Three Compliance Risks for Global Subscriptions

At some point along your company’s path of success and growth, you will need to expand your base of subscribers. That often means entering new geographic markets, but that decision is not without risk.

Delivering localized customer experiences in terms of languages, currencies, prices and payment methods is only one challenge you need to solve. You also need to comply with local rules and offer compliant shopping experiences. If you’re not exactly sure what all that entails, ask yourself:

  • Do you offer customers a separate review opportunity after they have filled out their shopping cart page? Guess what? It’s a requirement if you want to sell to EU member countries.
  • Do you require a double opt-in (or confirmed opt-in, COI) process for subscribing to your email newsletter? Hint: If you want use email marketing with Canadians, you need to implement it.
  • Have you obtained express consent to charge a subscriber once their free trial has expired? Newsflash: You don’t want to be on the wrong side of this issue.

Compliance Risks for Global Subscriptions

Review Page

“Before the consumer is bound by a … contract … the trader shall provide the consumer with … information in a clear and comprehensible manner …” — Council Directive 2011/83/EU aka The Directive on Consumer Rights (European Commission)

European citizens have expressed discomfort with a lack of transparency when purchasing online. In order to combat these trust issues, online sellers are legally obliged to provide EU customers with a review page or opportunity that provides specific information relevant to the sale.
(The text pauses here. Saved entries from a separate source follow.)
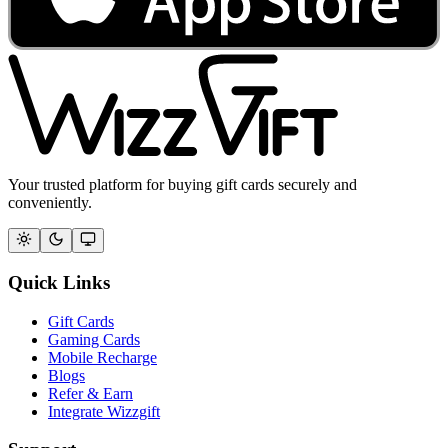
Your trusted platform for buying gift cards securely and
conveniently.
Quick Links
Gift Cards
Gaming Cards
Mobile Recharge
Blogs
Refer & Earn
Integrate Wizzgift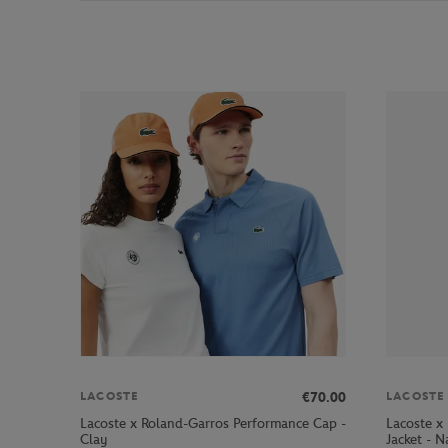
€70.00
LACOSTE
LACOSTE
Lacoste x Roland-Garros Performance Cap -
Lacoste x
Clay
Jacket - N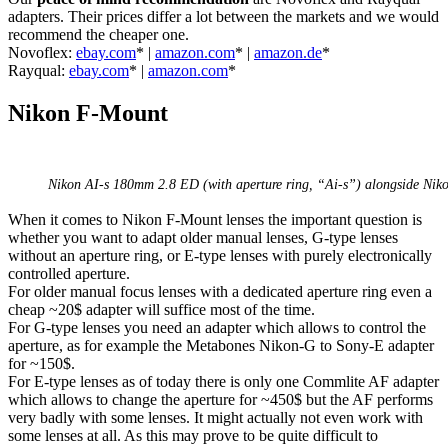
adapters. Their prices differ a lot between the markets and we would
recommend the cheaper one.
Novoflex:
ebay.com
* |
amazon.com
* |
amazon.de
*
Rayqual:
ebay.com
* |
amazon.com
*
Nikon F-Mount
Nikon AI-s 180mm 2.8 ED (with aperture ring, “Ai-s”) alongside Nik
When it comes to Nikon F-Mount lenses the important question is
whether you want to adapt older manual lenses, G-type lenses
without an aperture ring, or E-type lenses with purely electronically
controlled aperture.
For older manual focus lenses with a dedicated aperture ring even a
cheap ~20$ adapter will suffice most of the time.
For G-type lenses you need an adapter which allows to control the
aperture, as for example the Metabones Nikon-G to Sony-E adapter
for ~150$.
For E-type lenses as of today there is only one Commlite AF adapter
which allows to change the aperture for ~450$ but the AF performs
very badly with some lenses. It might actually not even work with
some lenses at all. As this may prove to be quite difficult to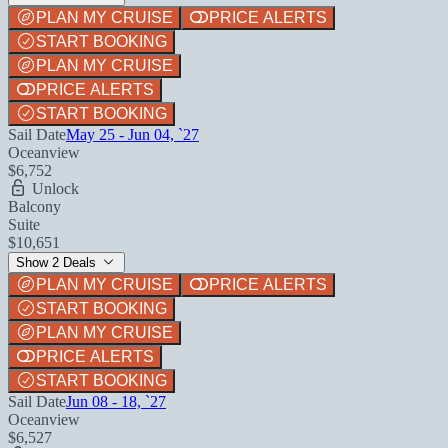
PLAN MY CRUISE
PRICE ALERTS
START BOOKING
PLAN MY CRUISE
PRICE ALERTS
START BOOKING
Sail Date
May 25 - Jun 04, `27
Oceanview
$6,752
Unlock
Balcony
Suite
$10,651
Show 2 Deals
PLAN MY CRUISE
PRICE ALERTS
START BOOKING
PLAN MY CRUISE
PRICE ALERTS
START BOOKING
Sail Date
Jun 08 - 18, `27
Oceanview
$6,527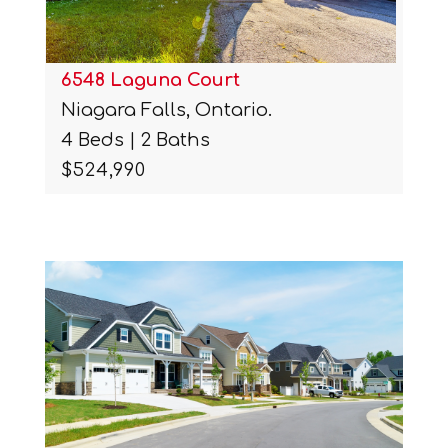
6548 Laguna Court
Niagara Falls, Ontario.
4 Beds | 2 Baths
$524,990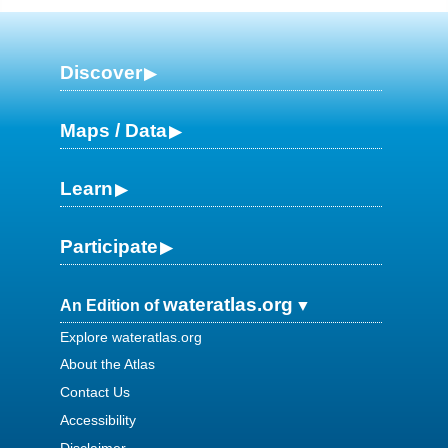
Discover
Maps / Data
Learn
Participate
wateratlas.org
An Edition of
Explore wateratlas.org
About the Atlas
Contact Us
Accessibility
Disclaimer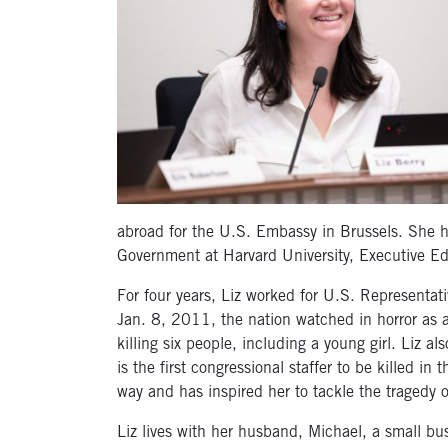
abroad for the U.S. Embassy in Brussels. She h
Government at Harvard University, Executive Ed
For four years, Liz worked for U.S. Representativ
Jan. 8, 2011, the nation watched in horror as 
killing six people, including a young girl. Liz 
is the first congressional staffer to be killed in
way and has inspired her to tackle the tragedy 
Liz lives with her husband, Michael, a small bu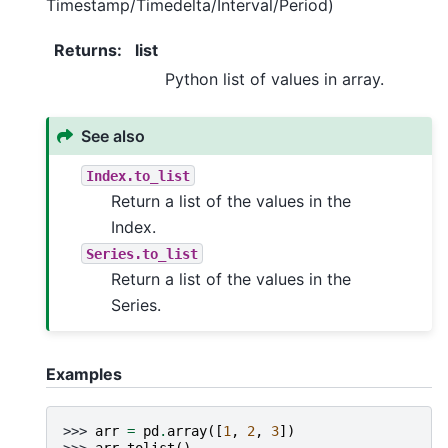
Timestamp/Timedelta/Interval/Period)
Returns
:
list
Python list of values in array.
See also
Index.to_list
Return a list of the values in the
Index.
Series.to_list
Return a list of the values in the
Series.
Examples
>>> 
arr
=
pd
.
array
([
1
,
2
,
3
])
>>> 
arr
.
tolist
()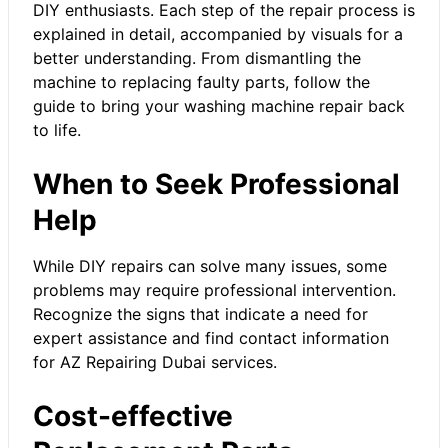
DIY enthusiasts. Each step of the repair process is
explained in detail, accompanied by visuals for a
better understanding. From dismantling the
machine to replacing faulty parts, follow the
guide to bring your
washing machine repair
back
to life.
When to Seek Professional
Help
While DIY repairs can solve many issues, some
problems may require professional intervention.
Recognize the signs that indicate a need for
expert assistance and find contact information
for AZ Repairing Dubai services.
Cost-effective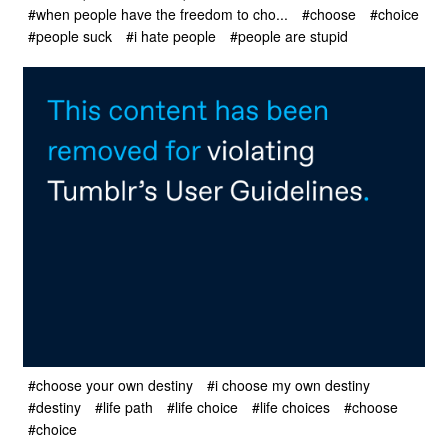
#when people have the freedom to cho...
#choose
#choice
#people suck
#i hate people
#people are stupid
#choose your own destiny
#i choose my own destiny
#destiny
#life path
#life choice
#life choices
#choose
#choice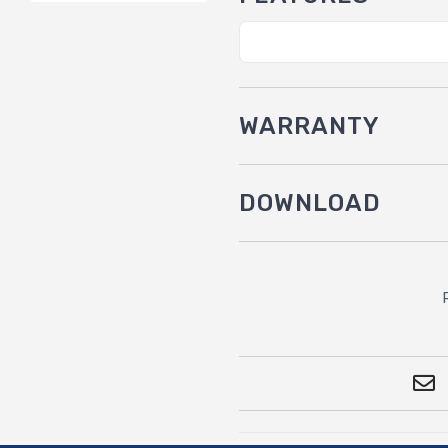
WARRANTY
DOWNLOAD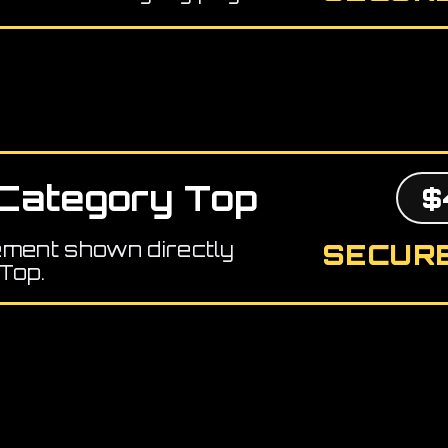
Category Top
$
ement shown directly
SECURE
Top.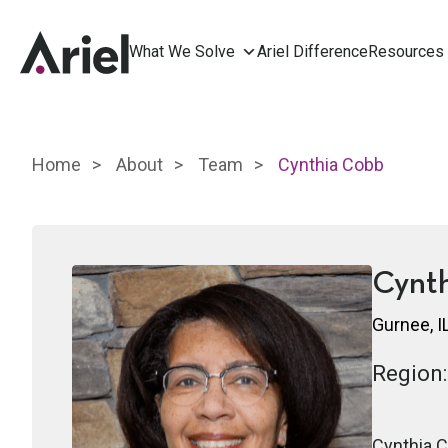
What We Solve
Ariel Difference
Resources
Home
About
Team
Cynthia Cobb
Cynt
Gurnee, I
Region:
Cynthia C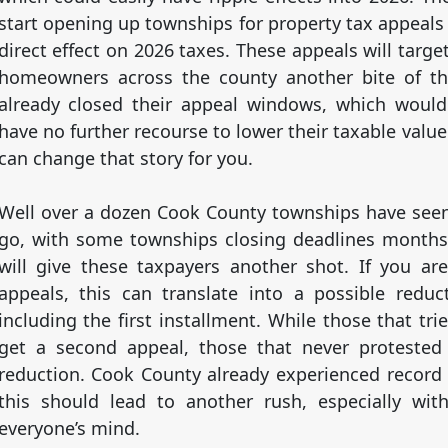
start opening up townships for property tax appeals
direct effect on 2026 taxes. These appeals will targ
homeowners across the county another bite of t
already closed their appeal windows, which would
have no further recourse to lower their taxable val
can change that story for you.
Well over a dozen Cook County townships have see
go, with some townships closing deadlines month
will give these taxpayers another shot. If you a
appeals, this can translate into a possible reduct
including the first installment. While those that t
get a second appeal, those that never protested 
reduction. Cook County already experienced record 
this should lead to another rush, especially wit
everyone’s mind.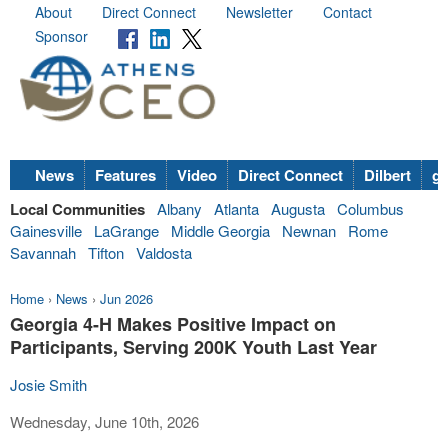
About
Direct Connect
Newsletter
Contact
Sponsor
News
Features
Video
Direct Connect
Dilbert
go
Local Communities
Albany
Atlanta
Augusta
Columbus
Gainesville
LaGrange
Middle Georgia
Newnan
Rome
Savannah
Tifton
Valdosta
Home
›
News
›
Jun 2026
Georgia 4-H Makes Positive Impact on
Participants, Serving 200K Youth Last Year
Josie Smith
Wednesday, June 10th, 2026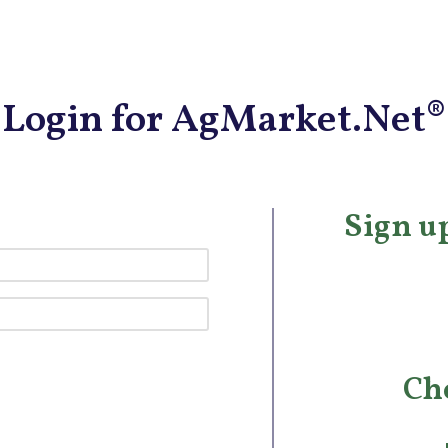
Login for AgMarket.Net®
Sign up
Ch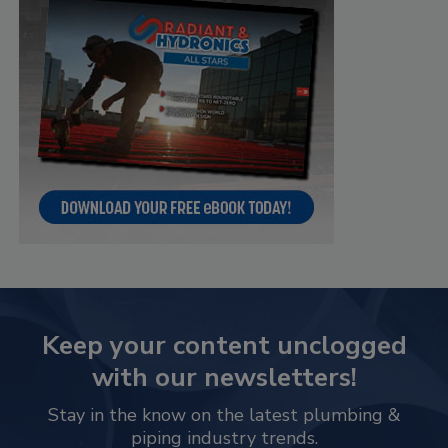
Keep your content unclogged
with our newsletters!
Stay in the know on the latest plumbing &
piping industry trends.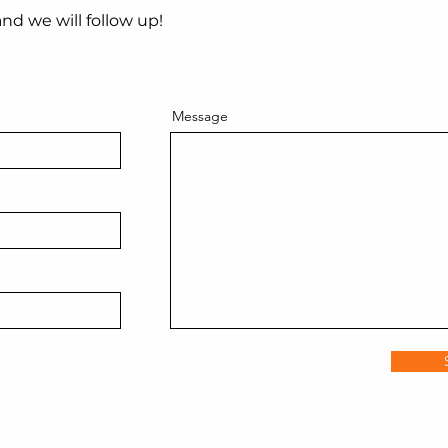
nd we will follow up!
Message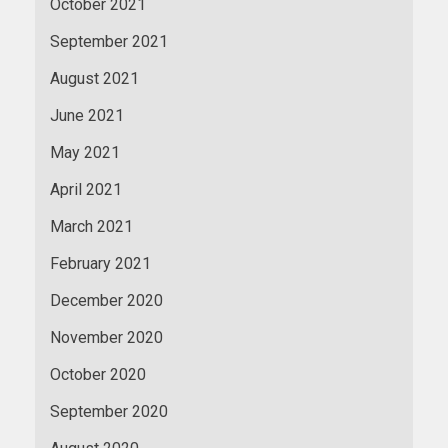
October 2021
September 2021
August 2021
June 2021
May 2021
April 2021
March 2021
February 2021
December 2020
November 2020
October 2020
September 2020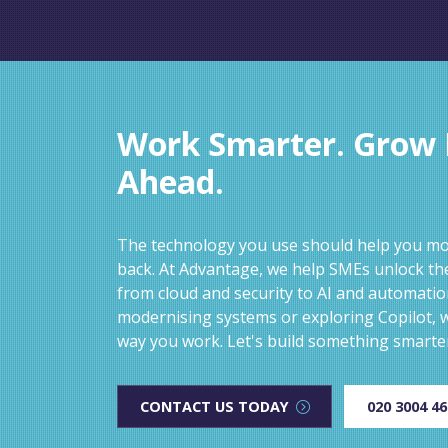
Work Smarter. Grow F
Ahead.
The technology you use should help you mov
back. At Advantage, we help SMEs unlock the
from cloud and security to AI and automati
modernising systems or exploring Copilot, w
way you work. Let's build something smarte
CONTACT US TODAY
020 3004 4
If your typical checkout process is a quick one-page cart where the Buy Now button leads right to a confirmation page, you’ll need to create at least one additional step before a customer submits their payment from the EU.

While shoppers in the U.S. might find this step frustrating or a barrier to purchase, omitting it for shoppers in the EU can lead to invalid purchase agreements, penalties and damage to your reputation.

Double Opt-In Signups for Email

“It is prohibited to send or cause or permit to be sent to an electronic address a commercial electronic message unless the person to whom the message is sent has consented to receiving it.” – Canada’s Anti-Spam Law

On July 1, 2014, most of Canada’s Bill C-28, known as the “Fighting Internet and Wireless Spam Act” (FISA) or “Canada’s Anti-Spam Law” (CASL), came into effect. Consent is the operative word here, and it is used over 60 times in the text of this law. The law requires you to obtain explicit customer consent to send them commercial electronic messages through your marketing email lists. In cases of conflict, you as the merchant will have to provide evidence of customer consent. Therefore, double opt-in is generally considered a best practice.

Violating these rules while sending emails to Canada, Canadians or computers located in Canada may result in considerable fines (up to $10 million per violation for corporations).

Negative Option Billing

“It shall be unlawful for any person to charge or attempt to charge any consumer for any goods or services sold in a transaction effected on the Internet through a negative option feature” — Restore Online Shoppers’ Confidence Act (ROSCA)

In 2016, consumer rights watchdog nonprofit organization Truth in Advertising (TINA.org) alerted the Federal Trade Commission about the selling practices of a lingerie subscription company. These types of complaints from consumer rights organizations highlight the risk for companies who use confusing language about recurring charges. In this case, TINA.org complained to the trade regulators that this subscription company engaged in practices that violated ROSCA due to an unclear sign-up process that left customers on the hook for monthly charges that they didn’t expect.

This doesn’t mean you can’t offer subscriptions to online services. It just means that you have to be considerate of the customer experience. To paraphrase ROSCA:

  1. Conspicuously disclose that customers are signing up for recurring charges before you obtain their billing information.
  2. Get customers’ express consent before charging them.
  3. Make it easy to cancel the subscription.

Keystone

Providing the best possible experience is critical to acquiring and retaining customers. When you begin expanding beyond your traditional markets, you need to not only localize, but maintain compliance with regional requirements in order to deliver the most successful customer experience.

Timm Neu contributed to this blog post

This blog post does not contain legal advice. The rights, obligations and liabilities of a business vary according to geography, industry, method of delivery, type of product, where your business is, where your customers are and all sorts of other variables that preclude us from using this blog post to tell anyone how they must act from a legal perspective.